In the meantime, if you’ve been wondering about yourself, see if most of the following autism symptoms apply to you.
Signs of high-functioning Autism (Asperger’s) in adults:
Communication (Verbal and non-verbal):
- Difficulty seeing the other person’s perspective.
- Autistic people often have a hard time picking up on body and facial language cues.
- Difficulty making eye contact, discomfort during conversations
- Show compassion but may be confused by social signals and body language.
- Autistic people often repeat the same phrase or expression over and over again.
- Problems starting a conversation. Also, people with autism have difficulties continuing a conversation. Small talk is very hard for me.
- Difficulty making out people’s intentions. For example, an autistic person may have a hard time understanding that someone is using humor or being sarcastic.
- Appear shy or avoid initiating social contact
- May have difficulty fitting in with other people due to not following social norms or ways of dressing yourself. Would rather be comfortable than stylish to a fault.

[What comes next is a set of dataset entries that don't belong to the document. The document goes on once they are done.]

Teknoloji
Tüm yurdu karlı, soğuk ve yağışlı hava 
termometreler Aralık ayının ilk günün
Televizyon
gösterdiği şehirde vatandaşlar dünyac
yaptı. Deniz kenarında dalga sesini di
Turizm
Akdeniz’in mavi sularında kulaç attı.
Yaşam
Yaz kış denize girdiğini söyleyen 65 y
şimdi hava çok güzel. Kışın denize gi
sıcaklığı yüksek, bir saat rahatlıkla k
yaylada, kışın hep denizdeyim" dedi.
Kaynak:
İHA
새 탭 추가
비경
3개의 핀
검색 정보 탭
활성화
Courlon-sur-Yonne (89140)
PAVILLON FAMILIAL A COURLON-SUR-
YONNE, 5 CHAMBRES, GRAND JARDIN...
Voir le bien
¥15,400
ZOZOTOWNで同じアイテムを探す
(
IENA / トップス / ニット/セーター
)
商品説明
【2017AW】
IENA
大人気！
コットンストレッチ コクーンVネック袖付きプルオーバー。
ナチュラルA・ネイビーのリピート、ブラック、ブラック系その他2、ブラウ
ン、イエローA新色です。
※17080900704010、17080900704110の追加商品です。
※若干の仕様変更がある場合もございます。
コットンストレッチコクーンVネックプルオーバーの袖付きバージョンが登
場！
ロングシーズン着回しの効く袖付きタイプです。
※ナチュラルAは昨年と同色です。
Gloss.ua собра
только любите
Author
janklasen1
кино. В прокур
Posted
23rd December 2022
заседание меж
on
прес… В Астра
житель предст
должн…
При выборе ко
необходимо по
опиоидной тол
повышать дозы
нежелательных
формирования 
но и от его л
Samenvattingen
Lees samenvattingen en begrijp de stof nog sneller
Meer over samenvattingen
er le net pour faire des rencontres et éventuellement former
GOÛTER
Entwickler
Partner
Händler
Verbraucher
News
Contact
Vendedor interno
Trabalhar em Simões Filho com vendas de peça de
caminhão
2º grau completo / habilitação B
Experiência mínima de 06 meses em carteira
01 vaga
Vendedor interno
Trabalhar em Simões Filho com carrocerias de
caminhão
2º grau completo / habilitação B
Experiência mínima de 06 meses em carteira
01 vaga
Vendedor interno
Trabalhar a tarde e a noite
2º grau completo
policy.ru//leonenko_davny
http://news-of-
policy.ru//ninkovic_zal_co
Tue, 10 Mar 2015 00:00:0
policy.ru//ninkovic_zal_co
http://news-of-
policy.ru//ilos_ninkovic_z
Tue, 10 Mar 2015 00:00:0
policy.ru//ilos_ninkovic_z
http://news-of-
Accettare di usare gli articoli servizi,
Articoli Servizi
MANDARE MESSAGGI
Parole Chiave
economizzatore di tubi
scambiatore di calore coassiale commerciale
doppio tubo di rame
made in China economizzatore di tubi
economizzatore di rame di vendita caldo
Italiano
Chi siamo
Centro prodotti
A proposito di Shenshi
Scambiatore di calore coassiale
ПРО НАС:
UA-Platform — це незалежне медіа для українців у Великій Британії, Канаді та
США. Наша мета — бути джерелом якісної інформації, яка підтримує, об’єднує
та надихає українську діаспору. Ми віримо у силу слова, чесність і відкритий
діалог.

- Very few friendships and difficulty maintaining the ones you already have.
- May appear rude to other people.
- Trouble processing certain thoughts and expressing your needs to others.
- Difficulty with social imagination. Difficulty understanding idioms, people with autism often take things very literally.
- May have a social phobia.
- Repetitive behaviors. Things have to be a certain way. Rituals…
- Obsessive interests – Take a deep dive when interested in something
- Anxiety/depression, more than 2/3 of adults with autism also suffer anxiety and/or depression.
- Average or superior intelligence.
- Only a few areas of interests but can be very knowledgeable on one or more subjects.
- Stimming, unusual body movements. This one can be harder to spot because it becomes easier to hide as we get older. For instance, it can manifest as rocking or hand flapping.
- Clumsiness, lack of coordination.
- Sensory issues, from mild to severe. You can be over-sensitive or under-sensitive. Noises, textures, smells, tastes…
- Rigidity, love routine, autistic people become anxious when their daily routine is changed.
Here are some autism signs that we noticed in my son, Charlie between 18 months and 2 years old.
- Delayed Speech (note that with Asperger’s there is no speech delay)
- Speech Regression
- Does not answer to name
- Does not greet people
- Can not follow directions
- Cannot communicate needs
- Ignores other children
- Likes to be alone
- Avoids eye contact
- Is in his own world
- Sometimes gets scared or bothered for no apparent reason and covers his eyes/ears
- Lines up toys
- Can occupy himself for extended periods of time
- Focuses on details of his toys and misses their broader purpose (just spins the wheel on a car)
- Gets upset by minor changes
- Strange sleep habits (sleeps on floor, etc…)
- Gets frustrated easily
- Has obsessive interests (balls, wheels, light switches)
- Play with toys the exact same way for long periods of time (i.e. repetitively pouring water from one cup to another)
- Likes routines
- Gets “stuck” on things and can’t move to other activities
- Hand flapping
- Very picky eating
- Very attached to specific objects
- Throws intense temper tantrums
For a more in-depth article about some signs and symptoms of autism in children, check out my post here.
If you think you may have autism and wants to find answers for yourself, make an appointment with your PCP and try to get a referral for a specialist in autism who does therapeutic assessments. Only they can diagnose autism, and they can help you with your journey if they do.